* **Brief**
For this exercise, restate word for word only the lines from the first line of the data to the line containing "515 286 3.00".

Start of Supplied data

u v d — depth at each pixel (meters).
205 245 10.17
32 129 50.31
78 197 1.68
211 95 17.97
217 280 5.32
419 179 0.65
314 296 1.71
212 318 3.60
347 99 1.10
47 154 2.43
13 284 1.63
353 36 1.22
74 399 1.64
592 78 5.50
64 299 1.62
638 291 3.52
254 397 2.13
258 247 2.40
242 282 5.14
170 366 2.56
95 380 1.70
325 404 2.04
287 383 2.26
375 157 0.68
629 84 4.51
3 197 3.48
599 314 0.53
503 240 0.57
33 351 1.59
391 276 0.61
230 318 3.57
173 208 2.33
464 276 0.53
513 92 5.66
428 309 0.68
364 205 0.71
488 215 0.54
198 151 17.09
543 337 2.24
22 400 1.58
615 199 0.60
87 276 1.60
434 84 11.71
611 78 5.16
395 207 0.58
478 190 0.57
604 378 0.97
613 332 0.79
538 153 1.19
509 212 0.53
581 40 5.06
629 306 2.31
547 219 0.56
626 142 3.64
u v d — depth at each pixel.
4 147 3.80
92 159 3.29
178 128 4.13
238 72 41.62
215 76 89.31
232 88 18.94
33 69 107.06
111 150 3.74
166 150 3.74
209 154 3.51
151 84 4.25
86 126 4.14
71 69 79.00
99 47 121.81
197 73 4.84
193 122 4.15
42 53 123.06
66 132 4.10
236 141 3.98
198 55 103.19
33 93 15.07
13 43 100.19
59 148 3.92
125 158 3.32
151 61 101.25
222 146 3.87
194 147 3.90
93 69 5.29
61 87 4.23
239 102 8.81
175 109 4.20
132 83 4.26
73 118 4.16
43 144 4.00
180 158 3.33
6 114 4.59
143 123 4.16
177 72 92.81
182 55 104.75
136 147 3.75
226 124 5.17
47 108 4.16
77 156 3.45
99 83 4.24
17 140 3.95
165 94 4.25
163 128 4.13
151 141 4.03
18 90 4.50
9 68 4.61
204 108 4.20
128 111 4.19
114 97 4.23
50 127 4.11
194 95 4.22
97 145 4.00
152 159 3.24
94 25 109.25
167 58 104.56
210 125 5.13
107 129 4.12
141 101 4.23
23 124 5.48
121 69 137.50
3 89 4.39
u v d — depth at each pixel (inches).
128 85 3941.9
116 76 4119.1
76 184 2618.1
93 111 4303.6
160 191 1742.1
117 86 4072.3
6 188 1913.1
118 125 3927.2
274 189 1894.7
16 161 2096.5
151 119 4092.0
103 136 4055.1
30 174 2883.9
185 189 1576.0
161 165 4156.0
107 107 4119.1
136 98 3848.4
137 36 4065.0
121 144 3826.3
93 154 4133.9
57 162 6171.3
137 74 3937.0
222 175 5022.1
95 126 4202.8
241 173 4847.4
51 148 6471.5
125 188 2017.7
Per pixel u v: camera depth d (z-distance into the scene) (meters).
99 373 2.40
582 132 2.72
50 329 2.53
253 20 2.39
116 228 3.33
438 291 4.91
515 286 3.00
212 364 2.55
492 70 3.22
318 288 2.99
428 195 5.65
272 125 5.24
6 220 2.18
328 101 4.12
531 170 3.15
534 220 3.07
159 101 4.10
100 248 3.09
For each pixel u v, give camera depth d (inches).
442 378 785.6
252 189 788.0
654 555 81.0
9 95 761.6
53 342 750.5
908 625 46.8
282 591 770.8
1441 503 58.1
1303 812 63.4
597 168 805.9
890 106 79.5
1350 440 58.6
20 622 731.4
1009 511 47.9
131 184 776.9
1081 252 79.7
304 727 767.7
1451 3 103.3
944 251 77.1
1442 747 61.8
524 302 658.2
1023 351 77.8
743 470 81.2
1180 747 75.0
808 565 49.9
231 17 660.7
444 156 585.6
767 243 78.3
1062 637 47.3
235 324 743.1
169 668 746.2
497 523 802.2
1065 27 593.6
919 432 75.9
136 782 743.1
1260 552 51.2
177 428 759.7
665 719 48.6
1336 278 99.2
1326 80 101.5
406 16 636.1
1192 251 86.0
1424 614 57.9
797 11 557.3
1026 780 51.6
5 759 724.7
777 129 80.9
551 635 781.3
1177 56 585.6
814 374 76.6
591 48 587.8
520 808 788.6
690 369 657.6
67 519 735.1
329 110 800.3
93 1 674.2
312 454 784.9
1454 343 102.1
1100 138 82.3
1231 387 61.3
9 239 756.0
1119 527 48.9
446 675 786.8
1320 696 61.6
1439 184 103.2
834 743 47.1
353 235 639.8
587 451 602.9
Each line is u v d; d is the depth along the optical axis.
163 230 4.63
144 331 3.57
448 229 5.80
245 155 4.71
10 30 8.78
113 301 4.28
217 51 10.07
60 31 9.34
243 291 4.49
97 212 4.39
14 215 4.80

End of Supplied data

* **Final answer**
u v d — depth at each pixel (meters).
205 245 10.17
32 129 50.31
78 197 1.68
211 95 17.97
217 280 5.32
419 179 0.65
314 296 1.71
212 318 3.60
347 99 1.10
47 154 2.43
13 284 1.63
353 36 1.22
74 399 1.64
592 78 5.50
64 299 1.62
638 291 3.52
254 397 2.13
258 247 2.40
242 282 5.14
170 366 2.56
95 380 1.70
325 404 2.04
287 383 2.26
375 157 0.68
629 84 4.51
3 197 3.48
599 314 0.53
503 240 0.57
33 351 1.59
391 276 0.61
230 318 3.57
173 208 2.33
464 276 0.53
513 92 5.66
428 309 0.68
364 205 0.71
488 215 0.54
198 151 17.09
543 337 2.24
22 400 1.58
615 199 0.60
87 276 1.60
434 84 11.71
611 78 5.16
395 207 0.58
478 190 0.57
604 378 0.97
613 332 0.79
538 153 1.19
509 212 0.53
581 40 5.06
629 306 2.31
547 219 0.56
626 142 3.64
u v d — depth at each pixel.
4 147 3.80
92 159 3.29
178 128 4.13
238 72 41.62
215 76 89.31
232 88 18.94
33 69 107.06
111 150 3.74
166 150 3.74
209 154 3.51
151 84 4.25
86 126 4.14
71 69 79.00
99 47 121.81
197 73 4.84
193 122 4.15
42 53 123.06
66 132 4.10
236 141 3.98
198 55 103.19
33 93 15.07
13 43 100.19
59 148 3.92
125 158 3.32
151 61 101.25
222 146 3.87
194 147 3.90
93 69 5.29
61 87 4.23
239 102 8.81
175 109 4.20
132 83 4.26
73 118 4.16
43 144 4.00
180 158 3.33
6 114 4.59
143 123 4.16
177 72 92.81
182 55 104.75
136 147 3.75
226 124 5.17
47 108 4.16
77 156 3.45
99 83 4.24
17 140 3.95
165 94 4.25
163 128 4.13
151 141 4.03
18 90 4.50
9 68 4.61
204 108 4.20
128 111 4.19
114 97 4.23
50 127 4.11
194 95 4.22
97 145 4.00
152 159 3.24
94 25 109.25
167 58 104.56
210 125 5.13
107 129 4.12
141 101 4.23
23 124 5.48
121 69 137.50
3 89 4.39
u v d — depth at each pixel (inches).
128 85 3941.9
116 76 4119.1
76 184 2618.1
93 111 4303.6
160 191 1742.1
117 86 4072.3
6 188 1913.1
118 125 3927.2
274 189 1894.7
16 161 2096.5
151 119 4092.0
103 136 4055.1
30 174 2883.9
185 189 1576.0
161 165 4156.0
107 107 4119.1
136 98 3848.4
137 36 4065.0
121 144 3826.3
93 154 4133.9
57 162 6171.3
137 74 3937.0
222 175 5022.1
95 126 4202.8
241 173 4847.4
51 148 6471.5
125 188 2017.7
Per pixel u v: camera depth d (z-distance into the scene) (meters).
99 373 2.40
582 132 2.72
50 329 2.53
253 20 2.39
116 228 3.33
438 291 4.91
515 286 3.00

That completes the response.